* EXERCISE PROMPT *
Lay out every one of these lines as a JSON list of strings, one string per line, and leave out any blank lines.

- - - -

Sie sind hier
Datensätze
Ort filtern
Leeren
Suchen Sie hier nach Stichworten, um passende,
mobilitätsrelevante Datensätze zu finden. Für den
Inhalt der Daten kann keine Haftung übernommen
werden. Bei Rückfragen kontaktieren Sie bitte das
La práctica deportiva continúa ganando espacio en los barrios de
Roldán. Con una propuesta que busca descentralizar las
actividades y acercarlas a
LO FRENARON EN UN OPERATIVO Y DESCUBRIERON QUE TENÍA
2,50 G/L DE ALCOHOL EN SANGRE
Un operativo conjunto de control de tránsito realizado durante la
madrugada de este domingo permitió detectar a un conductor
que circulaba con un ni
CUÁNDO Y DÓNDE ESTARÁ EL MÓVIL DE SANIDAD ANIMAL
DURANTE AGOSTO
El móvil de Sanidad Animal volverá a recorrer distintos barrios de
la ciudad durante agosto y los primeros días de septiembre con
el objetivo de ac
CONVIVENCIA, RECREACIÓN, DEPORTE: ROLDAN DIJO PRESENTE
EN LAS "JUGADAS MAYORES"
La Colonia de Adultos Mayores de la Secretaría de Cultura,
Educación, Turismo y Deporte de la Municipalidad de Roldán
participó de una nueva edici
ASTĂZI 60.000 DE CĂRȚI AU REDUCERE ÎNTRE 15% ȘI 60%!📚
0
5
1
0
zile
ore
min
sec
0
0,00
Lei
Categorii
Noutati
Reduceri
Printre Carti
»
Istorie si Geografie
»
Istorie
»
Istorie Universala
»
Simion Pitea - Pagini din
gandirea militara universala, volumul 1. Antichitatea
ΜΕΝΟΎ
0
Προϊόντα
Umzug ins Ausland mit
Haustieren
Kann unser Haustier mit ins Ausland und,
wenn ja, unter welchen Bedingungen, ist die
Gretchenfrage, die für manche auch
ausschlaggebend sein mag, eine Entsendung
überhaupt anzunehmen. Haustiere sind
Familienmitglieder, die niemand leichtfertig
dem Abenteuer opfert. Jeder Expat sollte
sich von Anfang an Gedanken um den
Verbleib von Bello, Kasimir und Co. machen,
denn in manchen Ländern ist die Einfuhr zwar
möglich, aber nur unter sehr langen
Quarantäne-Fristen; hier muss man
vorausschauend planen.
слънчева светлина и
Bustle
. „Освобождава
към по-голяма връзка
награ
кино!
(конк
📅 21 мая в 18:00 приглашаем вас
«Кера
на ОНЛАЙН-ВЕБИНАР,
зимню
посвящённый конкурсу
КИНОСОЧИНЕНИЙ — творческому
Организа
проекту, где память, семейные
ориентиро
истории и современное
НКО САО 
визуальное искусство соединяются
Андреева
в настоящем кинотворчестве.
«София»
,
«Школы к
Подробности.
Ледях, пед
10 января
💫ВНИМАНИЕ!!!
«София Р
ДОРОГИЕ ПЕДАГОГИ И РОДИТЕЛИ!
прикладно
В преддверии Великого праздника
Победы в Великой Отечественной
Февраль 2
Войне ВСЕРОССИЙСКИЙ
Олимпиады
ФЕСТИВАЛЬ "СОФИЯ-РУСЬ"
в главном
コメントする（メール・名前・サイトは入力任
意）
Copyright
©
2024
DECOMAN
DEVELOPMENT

- - - -

* EXERCISE RESULT *
[
  "Sie sind hier",
  "Datensätze",
  "Ort filtern",
  "Leeren",
  "Suchen Sie hier nach Stichworten, um passende,",
  "mobilitätsrelevante Datensätze zu finden. Für den",
  "Inhalt der Daten kann keine Haftung übernommen",
  "werden. Bei Rückfragen kontaktieren Sie bitte das",
  "La práctica deportiva continúa ganando espacio en los barrios de",
  "Roldán. Con una propuesta que busca descentralizar las",
  "actividades y acercarlas a",
  "LO FRENARON EN UN OPERATIVO Y DESCUBRIERON QUE TENÍA",
  "2,50 G/L DE ALCOHOL EN SANGRE",
  "Un operativo conjunto de control de tránsito realizado durante la",
  "madrugada de este domingo permitió detectar a un conductor",
  "que circulaba con un ni",
  "CUÁNDO Y DÓNDE ESTARÁ EL MÓVIL DE SANIDAD ANIMAL",
  "DURANTE AGOSTO",
  "El móvil de Sanidad Animal volverá a recorrer distintos barrios de",
  "la ciudad durante agosto y los primeros días de septiembre con",
  "el objetivo de ac",
  "CONVIVENCIA, RECREACIÓN, DEPORTE: ROLDAN DIJO PRESENTE",
  "EN LAS \"JUGADAS MAYORES\"",
  "La Colonia de Adultos Mayores de la Secretaría de Cultura,",
  "Educación, Turismo y Deporte de la Municipalidad de Roldán",
  "participó de una nueva edici",
  "ASTĂZI 60.000 DE CĂRȚI AU REDUCERE ÎNTRE 15% ȘI 60%!📚",
  "0",
  "5",
  "1",
  "0",
  "zile",
  "ore",
  "min",
  "sec",
  "0",
  "0,00",
  "Lei",
  "Categorii",
  "Noutati",
  "Reduceri",
  "Printre Carti",
  "»",
  "Istorie si Geografie",
  "»",
  "Istorie",
  "»",
  "Istorie Universala",
  "»",
  "Simion Pitea - Pagini din",
  "gandirea militara universala, volumul 1. Antichitatea",
  "ΜΕΝΟΎ",
  "0",
  "Προϊόντα",
  "Umzug ins Ausland mit",
  "Haustieren",
  "Kann unser Haustier mit ins Ausland und,",
  "wenn ja, unter welchen Bedingungen, ist die",
  "Gretchenfrage, die für manche auch",
  "ausschlaggebend sein mag, eine Entsendung",
  "überhaupt anzunehmen. Haustiere sind",
  "Familienmitglieder, die niemand leichtfertig",
  "dem Abenteuer opfert. Jeder Expat sollte",
  "sich von Anfang an Gedanken um den",
  "Verbleib von Bello, Kasimir und Co. machen,",
  "denn in manchen Ländern ist die Einfuhr zwar",
  "möglich, aber nur unter sehr langen",
  "Quarantäne-Fristen; hier muss man",
  "vorausschauend planen.",
  "слънчева светлина и",
  "Bustle",
  ". „Освобождава",
  "към по-голяма връзка",
  "награ",
  "кино!",
  "(конк",
  "📅 21 мая в 18:00 приглашаем вас",
  "«Кера",
  "на ОНЛАЙН-ВЕБИНАР,",
  "зимню",
  "посвящённый конкурсу",
  "КИНОСОЧИНЕНИЙ — творческому",
  "Организа",
  "проекту, где память, семейные",
  "ориентиро",
  "истории и современное",
  "НКО САО ",
  "визуальное искусство соединяются",
  "Андреева",
  "в настоящем кинотворчестве.",
  "«София»",
  ",",
  "«Школы к",
  "Подробности.",
  "Ледях, пед",
  "10 января",
  "💫ВНИМАНИЕ!!!",
  "«София Р",
  "ДОРОГИЕ ПЕДАГОГИ И РОДИТЕЛИ!",
  "прикладно",
  "В преддверии Великого праздника",
  "Победы в Великой Отечественной",
  "Февраль 2",
  "Войне ВСЕРОССИЙСКИЙ",
  "Олимпиады",
  "ФЕСТИВАЛЬ \"СОФИЯ-РУСЬ\"",
  "в главном",
  "コメントする（メール・名前・サイトは入力任",
  "意）",
  "Copyright",
  "©",
  "2024",
  "DECOMAN",
  "DEVELOPMENT"
]